Ljubljana – President Borut Pahor has expanded his initiative for cooperation among political parties with a call for a meeting of leaders of all parliamentary parties. He would like to measure support for his proposal that parties reach a consensus on focusing on the fight against the epidemic, on post-pandemic recovery and Slovenia’s EU presidency.
In the invitation for the meeting, Pahor noted that Slovenia would mark this year the 30th anniversary of declaration of its independence and its defence, as well as of its international recognition and the country’s constitutionality.
“In these three decades we have established a relatively solid political system founded on parliamentary democracy. Past experience tells us that we have been able to overcome the hardest challenges and to take the hardest decisions, because we have talked about them,” adds the invitation, published on Monday.
Pahor has assessed that today, there is not enough such dialogue, including at the level of the parliamentary party leaders.
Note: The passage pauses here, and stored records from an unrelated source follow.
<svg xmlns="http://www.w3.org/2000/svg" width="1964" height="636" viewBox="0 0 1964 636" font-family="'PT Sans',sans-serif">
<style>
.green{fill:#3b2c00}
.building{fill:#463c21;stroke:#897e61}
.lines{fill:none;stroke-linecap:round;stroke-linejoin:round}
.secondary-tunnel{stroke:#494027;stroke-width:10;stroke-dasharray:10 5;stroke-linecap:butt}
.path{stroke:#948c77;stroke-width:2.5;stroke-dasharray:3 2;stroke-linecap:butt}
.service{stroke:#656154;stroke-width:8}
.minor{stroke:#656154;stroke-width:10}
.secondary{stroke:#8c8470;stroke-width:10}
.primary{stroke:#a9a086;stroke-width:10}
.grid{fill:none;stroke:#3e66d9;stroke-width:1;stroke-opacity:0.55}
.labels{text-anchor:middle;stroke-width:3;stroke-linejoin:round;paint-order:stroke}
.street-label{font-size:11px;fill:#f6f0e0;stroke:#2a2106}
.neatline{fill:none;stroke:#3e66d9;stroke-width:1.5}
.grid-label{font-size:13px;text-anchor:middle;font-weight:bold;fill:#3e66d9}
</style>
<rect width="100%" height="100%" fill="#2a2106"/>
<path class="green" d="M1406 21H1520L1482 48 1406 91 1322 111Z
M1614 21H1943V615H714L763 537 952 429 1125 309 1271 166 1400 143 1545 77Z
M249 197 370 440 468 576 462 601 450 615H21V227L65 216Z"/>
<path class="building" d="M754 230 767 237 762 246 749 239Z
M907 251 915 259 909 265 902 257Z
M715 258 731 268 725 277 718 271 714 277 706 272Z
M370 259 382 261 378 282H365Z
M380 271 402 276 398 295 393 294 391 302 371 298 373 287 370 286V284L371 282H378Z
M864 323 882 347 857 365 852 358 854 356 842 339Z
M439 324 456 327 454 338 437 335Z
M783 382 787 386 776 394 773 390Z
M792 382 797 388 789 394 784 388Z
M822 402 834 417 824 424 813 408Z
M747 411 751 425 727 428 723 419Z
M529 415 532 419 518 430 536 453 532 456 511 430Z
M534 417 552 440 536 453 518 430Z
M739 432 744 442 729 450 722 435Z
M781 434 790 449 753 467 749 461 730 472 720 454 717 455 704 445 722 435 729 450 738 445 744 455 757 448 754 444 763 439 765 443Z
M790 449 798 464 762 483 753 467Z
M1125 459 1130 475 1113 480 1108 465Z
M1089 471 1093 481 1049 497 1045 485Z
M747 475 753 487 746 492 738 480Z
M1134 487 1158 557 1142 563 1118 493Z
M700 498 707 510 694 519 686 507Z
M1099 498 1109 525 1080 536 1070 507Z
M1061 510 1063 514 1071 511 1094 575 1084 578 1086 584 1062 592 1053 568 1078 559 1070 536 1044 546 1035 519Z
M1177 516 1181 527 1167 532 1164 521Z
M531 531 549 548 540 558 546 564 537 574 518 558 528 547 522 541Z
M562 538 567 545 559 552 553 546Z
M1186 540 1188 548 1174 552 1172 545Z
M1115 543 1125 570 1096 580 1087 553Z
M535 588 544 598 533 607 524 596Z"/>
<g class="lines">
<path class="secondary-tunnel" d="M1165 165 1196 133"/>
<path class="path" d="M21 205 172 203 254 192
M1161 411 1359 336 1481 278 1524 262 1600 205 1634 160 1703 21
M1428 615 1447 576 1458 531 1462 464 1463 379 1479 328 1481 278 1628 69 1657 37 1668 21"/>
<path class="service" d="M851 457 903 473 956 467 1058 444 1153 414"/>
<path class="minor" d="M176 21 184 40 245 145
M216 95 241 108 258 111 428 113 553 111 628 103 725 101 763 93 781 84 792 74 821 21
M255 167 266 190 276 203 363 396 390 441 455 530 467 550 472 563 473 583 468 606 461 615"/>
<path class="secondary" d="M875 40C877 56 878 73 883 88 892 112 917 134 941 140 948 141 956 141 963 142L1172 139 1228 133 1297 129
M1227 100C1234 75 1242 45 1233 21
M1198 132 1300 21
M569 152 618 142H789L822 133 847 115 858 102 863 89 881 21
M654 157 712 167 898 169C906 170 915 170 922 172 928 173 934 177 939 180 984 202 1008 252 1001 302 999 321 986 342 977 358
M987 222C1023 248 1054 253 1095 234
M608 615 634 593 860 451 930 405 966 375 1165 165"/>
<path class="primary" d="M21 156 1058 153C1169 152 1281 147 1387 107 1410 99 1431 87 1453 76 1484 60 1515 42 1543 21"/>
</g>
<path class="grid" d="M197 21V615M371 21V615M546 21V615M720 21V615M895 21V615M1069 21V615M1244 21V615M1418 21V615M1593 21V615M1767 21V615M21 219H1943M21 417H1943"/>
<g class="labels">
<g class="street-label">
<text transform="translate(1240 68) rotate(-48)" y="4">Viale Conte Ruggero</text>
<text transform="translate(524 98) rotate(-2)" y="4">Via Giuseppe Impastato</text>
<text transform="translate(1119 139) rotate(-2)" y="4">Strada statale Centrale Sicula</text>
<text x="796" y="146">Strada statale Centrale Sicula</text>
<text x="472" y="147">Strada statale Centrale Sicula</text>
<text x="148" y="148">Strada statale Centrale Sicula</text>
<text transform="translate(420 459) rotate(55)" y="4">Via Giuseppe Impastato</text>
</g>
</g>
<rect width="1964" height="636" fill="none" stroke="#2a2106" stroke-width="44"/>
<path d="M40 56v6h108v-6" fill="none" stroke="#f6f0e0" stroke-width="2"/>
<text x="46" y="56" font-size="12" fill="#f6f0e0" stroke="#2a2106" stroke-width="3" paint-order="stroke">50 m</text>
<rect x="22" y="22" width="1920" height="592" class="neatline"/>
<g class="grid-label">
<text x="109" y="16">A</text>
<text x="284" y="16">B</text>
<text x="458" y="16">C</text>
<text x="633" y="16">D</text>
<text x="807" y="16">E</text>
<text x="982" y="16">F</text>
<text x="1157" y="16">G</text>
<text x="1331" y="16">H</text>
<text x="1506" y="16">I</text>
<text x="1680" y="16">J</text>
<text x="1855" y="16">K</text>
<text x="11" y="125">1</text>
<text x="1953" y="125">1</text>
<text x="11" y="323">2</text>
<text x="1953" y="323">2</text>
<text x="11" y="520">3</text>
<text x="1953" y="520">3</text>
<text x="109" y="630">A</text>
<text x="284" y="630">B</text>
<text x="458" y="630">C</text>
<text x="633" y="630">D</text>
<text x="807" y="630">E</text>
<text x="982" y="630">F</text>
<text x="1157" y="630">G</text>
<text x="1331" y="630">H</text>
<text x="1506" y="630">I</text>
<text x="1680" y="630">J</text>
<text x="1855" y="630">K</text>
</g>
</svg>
For this reason, they are invited for a meeting, as the president believes that “such a talk at the moment when we are facing one of the toughest challenges, could be useful.”
The fight against the Covid-19 epidemic, a recovery after it and Slovenia’s EU presidency in the second half of 2021 are, according to Pahor, topics of exceptional importance that are common to “all, regardless of political differences”.
Two opposition party leaders have already responded to Pahor’s invitation.
While Tanja Fajon of the Social Democrats (SD) accepted it, both Fajon and Marjan Šarec of his eponymous LMŠ party partly blamed Pahor for the current situation, arguing he had never spoken up when the Janez Janša government had been undermining democracy and the constitutional order.
Šarec, the leader of the largest opposition party, said democracy had never been more at stake and advised Pahor to first have a word with Janša.
“I respect your appeal, but I would take it much more sincerely if you had not kept quiet when all the attempts at destroying the legal order and constitutional order were being made.”
Assuming Pahor’s appeal has been coordinated with Janša, Šarec sees it as an attempt to “tar everyone with the same brush to get approval for the government’s action”.
Šarec also recalled in his Facebook post that the opposition had proposed a number of solutions for emergency coronavirus legislation, but the coalition had rejected them one after another.
It is meanwhile hard to speak about EU presidency “when the government has completely isolated us in foreign policy”, said Šarec.
Fajon does not have high expectations for the meeting, saying unity with this government was not possible because there was no trust.
She believes all constitutional and democratic options to take Slovenia out of the crisis should be studied, but the first step is “changing the current government”.
Should this not be possible in parliament [with a vote of no-confidence], Fajon hopes Pahor will urge an early election.
“I do not share your assessment that the government is managing the epidemic well, as this is denied by the fact that we are a world leader in terms of Covid deaths.”
She agrees that unity in managing the epidemic, Slovenia’s EU presidency and in post-pandemic recovery would be useful.
But the government’s radical actions, its incitement of hatred and intolerance and subjugating of independent institutions show it is not worthy of trust, she said.
The meeting Pahor proposes could contribute to mutual understanding but it cannot absolve the government of its responsibility for all the tragic mistakes it has made and which will be felt for generations to come, and the same goes for Pahor’s responsibility for the protection of Slovenia’s democratic and constitutional standards, said Fajon.
Janša took to Twitter describing Pahor’s invitation as well-intended and neutral, while also saying Šarec and Fajon’s responses “clearly illustrate how tangled up and negative the opposition is”.
The non-parliamentary Good State party also took to Twitter saying it would be decent to also ask non-parliamentary parties for their opinions.
The STA is still waiting for the other parliamentary parties to respond to Pahor’s initiative.